Problem: What follows is a set of entries. Repeat them exactly, but not their pictures.

Start of Information supplied

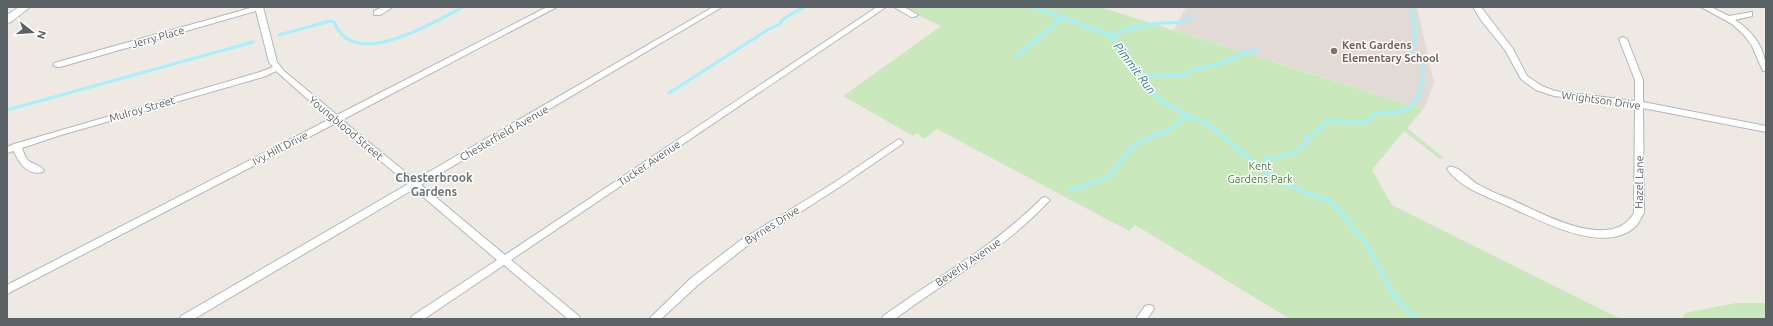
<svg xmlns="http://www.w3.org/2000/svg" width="1773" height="326" font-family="Ubuntu,sans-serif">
	<rect width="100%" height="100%" fill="#efe9e3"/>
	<polygon fill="#e2dad4" points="1186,7 1417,7 1434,83 1424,109 1174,30"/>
	<g fill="#c9e9bd">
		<polygon points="901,7 1100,7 1423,109 1407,128 1444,158 1440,159 1404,131 1372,170 1392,205 1621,319 1290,319 1135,225 1129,231 937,129 924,139 917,133 913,136 843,96 941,26"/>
		<polygon points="1736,303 1766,303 1766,319 1682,319 1685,313"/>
	</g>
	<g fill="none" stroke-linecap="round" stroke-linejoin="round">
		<g stroke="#a3f1ff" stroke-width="3">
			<polyline points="1032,7 1109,35 1129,58 1132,66 1144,76 1150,90 1159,100 1187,116 1205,122 1265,172 1303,192 1327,200 1336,207 1367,245 1391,291 1402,306 1417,319"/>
			<path d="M 279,35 L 330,21 L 334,22 C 353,72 434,22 463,7"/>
			<polyline points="1109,35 1148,24 1183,22 1192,16"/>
			<polyline points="1016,56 1062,18"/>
			<polyline points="1144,76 1182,75 1195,69 1222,63 1239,55 1257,50"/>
			<polyline points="669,93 769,29 780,24 783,19 804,7"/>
			<polyline points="7,110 253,42"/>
			<path d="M 1265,172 L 1264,163 L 1267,159 C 1281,157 1295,154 1306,143 L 1306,138 L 1315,133 L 1327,120 L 1360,123 L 1368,121 L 1375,113 C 1400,113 1416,114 1421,85 C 1423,79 1424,73 1422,67 C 1419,59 1410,56 1410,46 L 1414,45 L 1415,31 L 1411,7"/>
			<polyline points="1070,190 1093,183 1111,175 1128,150 1143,140 1169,130 1187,116"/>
		</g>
		<g stroke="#b1b7ba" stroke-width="2">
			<g id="minor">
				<path d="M 254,7 L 263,7 L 277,62 L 284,71 L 337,115 L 547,7 L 557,7 L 342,120 L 415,180 L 713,7 L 722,7 L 421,185 L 505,255 L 877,7 L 886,7 L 511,260 L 579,316 L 580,319 L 568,319 L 504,265 L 424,319 L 411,319 L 412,316 L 497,260 L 414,189 L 194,319 L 180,319 L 181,316 L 408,184 L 336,123 L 7,294 L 7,285 L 330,119 L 276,71 L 266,76 L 61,135 L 22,148 C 29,169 33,159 44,170 L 42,172 C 28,176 18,162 14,151 L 7,153 L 7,147 L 14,144 L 260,72 L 273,67 L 269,62 L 256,11 L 60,67 L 57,67 L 53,65 L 54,63 Z"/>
				<polygon points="383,7 393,7 380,15 374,15 374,11"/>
				<polygon points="894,7 904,7 918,15 914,17 911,17"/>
				<path d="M 1473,7 L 1481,7 L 1513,49 L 1527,76 L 1542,86 L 1555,91 L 1635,101 L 1635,80 L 1619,39 L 1623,37 L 1627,39 L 1643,80 L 1643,102 L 1766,126 L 1766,132 L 1643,108 L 1644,213 C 1641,217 1639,223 1636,226 C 1605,256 1541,221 1510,207 C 1489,197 1461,189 1447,169 L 1449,167 C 1457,164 1471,181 1479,185 C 1493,193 1509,198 1523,205 C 1551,218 1613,250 1634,213 L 1635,106 L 1554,96 L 1536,90 L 1521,79 L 1505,50 L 1481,20 Z"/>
				<path d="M 1701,7 L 1711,7 L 1729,16 L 1752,12 L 1752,16 L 1735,20 C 1753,31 1766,49 1766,71 L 1763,71 L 1752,46 L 1744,35 L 1732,24 Z"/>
				<polygon points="899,139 903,142 902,144 838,188 747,246 699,284 661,319 649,319 691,278 741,240 832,184"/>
				<path d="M 1045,197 L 1050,200 L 1048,202 C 1003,250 947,280 895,319 L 882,319 L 883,316 L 896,307 C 946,272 999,242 1042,198 Z"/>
				<polygon points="1149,305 1153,306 1154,309 1147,319 1136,319 1145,306"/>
			</g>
		</g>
		<g stroke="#b2b9bc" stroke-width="2">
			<polygon id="secondary" points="19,7 30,7 11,22 7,23 7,15"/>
		</g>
		<use href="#minor" fill="#fff" fill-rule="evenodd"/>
		<use href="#secondary" fill="#fff" fill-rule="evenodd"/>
	</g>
	<circle fill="#8d6e63" stroke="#fff" stroke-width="1.5" cx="1334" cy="51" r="4"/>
	<g text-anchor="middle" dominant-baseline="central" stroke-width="3" stroke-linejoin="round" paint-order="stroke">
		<g font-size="11" fill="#5b6265" stroke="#fff">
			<text transform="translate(158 37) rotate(-16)">Jerry Place</text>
			<text transform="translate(1601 100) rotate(8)">Wrightson Drive</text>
			<text transform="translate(142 109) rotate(-16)">Mulroy Street</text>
			<text transform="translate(346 128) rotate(40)">Youngblood Street</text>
			<text transform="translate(504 133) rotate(-30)">Chesterfield Avenue</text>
			<text transform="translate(280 148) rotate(-27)">Ivy Hill Drive</text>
			<text transform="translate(649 163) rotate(-34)">Tucker Avenue</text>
			<text transform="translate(1639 182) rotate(-89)">Hazel Lane</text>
			<text transform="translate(772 225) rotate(-32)">Byrnes Drive</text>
			<text transform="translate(968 262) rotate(-34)">Beverly Avenue</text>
		</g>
		<g font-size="11" font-weight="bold" fill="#785e54" stroke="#fff" text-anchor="start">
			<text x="1342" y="45">Kent Gardens<tspan x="1342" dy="13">Elementary School</tspan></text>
		</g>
		<g font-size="11" fill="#41842c" stroke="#fff">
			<text x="1260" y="166">Kent<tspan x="1260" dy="13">Gardens Park</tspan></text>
		</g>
		<g font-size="12" font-style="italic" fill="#2e7e96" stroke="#fff">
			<text transform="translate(1135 68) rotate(53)">Pimmit Run</text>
		</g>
		<g font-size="12" font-weight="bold" fill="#6c7577" stroke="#fff">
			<text x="434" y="177">Chesterbrook<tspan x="434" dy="14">Gardens</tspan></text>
		</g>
	</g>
	<rect width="1773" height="326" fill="none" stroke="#5b6265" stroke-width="16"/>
	<g transform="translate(32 32) rotate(107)" stroke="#ffffff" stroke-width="3" paint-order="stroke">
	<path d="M0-3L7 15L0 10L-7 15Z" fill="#5b6265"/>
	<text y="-6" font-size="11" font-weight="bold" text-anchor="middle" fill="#5b6265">N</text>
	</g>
</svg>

End of Information supplied

Exercise output:
<svg xmlns="http://www.w3.org/2000/svg" width="1773" height="326" font-family="Ubuntu,sans-serif">
	<rect width="100%" height="100%" fill="#efe9e3"/>
	<polygon fill="#e2dad4" points="1186,7 1417,7 1434,83 1424,109 1174,30"/>
	<g fill="#c9e9bd">
		<polygon points="901,7 1100,7 1423,109 1407,128 1444,158 1440,159 1404,131 1372,170 1392,205 1621,319 1290,319 1135,225 1129,231 937,129 924,139 917,133 913,136 843,96 941,26"/>
		<polygon points="1736,303 1766,303 1766,319 1682,319 1685,313"/>
	</g>
	<g fill="none" stroke-linecap="round" stroke-linejoin="round">
		<g stroke="#a3f1ff" stroke-width="3">
			<polyline points="1032,7 1109,35 1129,58 1132,66 1144,76 1150,90 1159,100 1187,116 1205,122 1265,172 1303,192 1327,200 1336,207 1367,245 1391,291 1402,306 1417,319"/>
			<path d="M 279,35 L 330,21 L 334,22 C 353,72 434,22 463,7"/>
			<polyline points="1109,35 1148,24 1183,22 1192,16"/>
			<polyline points="1016,56 1062,18"/>
			<polyline points="1144,76 1182,75 1195,69 1222,63 1239,55 1257,50"/>
			<polyline points="669,93 769,29 780,24 783,19 804,7"/>
			<polyline points="7,110 253,42"/>
			<path d="M 1265,172 L 1264,163 L 1267,159 C 1281,157 1295,154 1306,143 L 1306,138 L 1315,133 L 1327,120 L 1360,123 L 1368,121 L 1375,113 C 1400,113 1416,114 1421,85 C 1423,79 1424,73 1422,67 C 1419,59 1410,56 1410,46 L 1414,45 L 1415,31 L 1411,7"/>
			<polyline points="1070,190 1093,183 1111,175 1128,150 1143,140 1169,130 1187,116"/>
		</g>
		<g stroke="#b1b7ba" stroke-width="2">
			<g id="minor">
				<path d="M 254,7 L 263,7 L 277,62 L 284,71 L 337,115 L 547,7 L 557,7 L 342,120 L 415,180 L 713,7 L 722,7 L 421,185 L 505,255 L 877,7 L 886,7 L 511,260 L 579,316 L 580,319 L 568,319 L 504,265 L 424,319 L 411,319 L 412,316 L 497,260 L 414,189 L 194,319 L 180,319 L 181,316 L 408,184 L 336,123 L 7,294 L 7,285 L 330,119 L 276,71 L 266,76 L 61,135 L 22,148 C 29,169 33,159 44,170 L 42,172 C 28,176 18,162 14,151 L 7,153 L 7,147 L 14,144 L 260,72 L 273,67 L 269,62 L 256,11 L 60,67 L 57,67 L 53,65 L 54,63 Z"/>
				<polygon points="383,7 393,7 380,15 374,15 374,11"/>
				<polygon points="894,7 904,7 918,15 914,17 911,17"/>
				<path d="M 1473,7 L 1481,7 L 1513,49 L 1527,76 L 1542,86 L 1555,91 L 1635,101 L 1635,80 L 1619,39 L 1623,37 L 1627,39 L 1643,80 L 1643,102 L 1766,126 L 1766,132 L 1643,108 L 1644,213 C 1641,217 1639,223 1636,226 C 1605,256 1541,221 1510,207 C 1489,197 1461,189 1447,169 L 1449,167 C 1457,164 1471,181 1479,185 C 1493,193 1509,198 1523,205 C 1551,218 1613,250 1634,213 L 1635,106 L 1554,96 L 1536,90 L 1521,79 L 1505,50 L 1481,20 Z"/>
				<path d="M 1701,7 L 1711,7 L 1729,16 L 1752,12 L 1752,16 L 1735,20 C 1753,31 1766,49 1766,71 L 1763,71 L 1752,46 L 1744,35 L 1732,24 Z"/>
				<polygon points="899,139 903,142 902,144 838,188 747,246 699,284 661,319 649,319 691,278 741,240 832,184"/>
				<path d="M 1045,197 L 1050,200 L 1048,202 C 1003,250 947,280 895,319 L 882,319 L 883,316 L 896,307 C 946,272 999,242 1042,198 Z"/>
				<polygon points="1149,305 1153,306 1154,309 1147,319 1136,319 1145,306"/>
			</g>
		</g>
		<g stroke="#b2b9bc" stroke-width="2">
			<polygon id="secondary" points="19,7 30,7 11,22 7,23 7,15"/>
		</g>
		<use href="#minor" fill="#fff" fill-rule="evenodd"/>
		<use href="#secondary" fill="#fff" fill-rule="evenodd"/>
	</g>
	<circle fill="#8d6e63" stroke="#fff" stroke-width="1.5" cx="1334" cy="51" r="4"/>
	<g text-anchor="middle" dominant-baseline="central" stroke-width="3" stroke-linejoin="round" paint-order="stroke">
		<g font-size="11" fill="#5b6265" stroke="#fff">
			<text transform="translate(158 37) rotate(-16)">Jerry Place</text>
			<text transform="translate(1601 100) rotate(8)">Wrightson Drive</text>
			<text transform="translate(142 109) rotate(-16)">Mulroy Street</text>
			<text transform="translate(346 128) rotate(40)">Youngblood Street</text>
			<text transform="translate(504 133) rotate(-30)">Chesterfield Avenue</text>
			<text transform="translate(280 148) rotate(-27)">Ivy Hill Drive</text>
			<text transform="translate(649 163) rotate(-34)">Tucker Avenue</text>
			<text transform="translate(1639 182) rotate(-89)">Hazel Lane</text>
			<text transform="translate(772 225) rotate(-32)">Byrnes Drive</text>
			<text transform="translate(968 262) rotate(-34)">Beverly Avenue</text>
		</g>
		<g font-size="11" font-weight="bold" fill="#785e54" stroke="#fff" text-anchor="start">
			<text x="1342" y="45">Kent Gardens<tspan x="1342" dy="13">Elementary School</tspan></text>
		</g>
		<g font-size="11" fill="#41842c" stroke="#fff">
			<text x="1260" y="166">Kent<tspan x="1260" dy="13">Gardens Park</tspan></text>
		</g>
		<g font-size="12" font-style="italic" fill="#2e7e96" stroke="#fff">
			<text transform="translate(1135 68) rotate(53)">Pimmit Run</text>
		</g>
		<g font-size="12" font-weight="bold" fill="#6c7577" stroke="#fff">
			<text x="434" y="177">Chesterbrook<tspan x="434" dy="14">Gardens</tspan></text>
		</g>
	</g>
	<rect width="1773" height="326" fill="none" stroke="#5b6265" stroke-width="16"/>
	<g transform="translate(32 32) rotate(107)" stroke="#ffffff" stroke-width="3" paint-order="stroke">
	<path d="M0-3L7 15L0 10L-7 15Z" fill="#5b6265"/>
	<text y="-6" font-size="11" font-weight="bold" text-anchor="middle" fill="#5b6265">N</text>
	</g>
</svg>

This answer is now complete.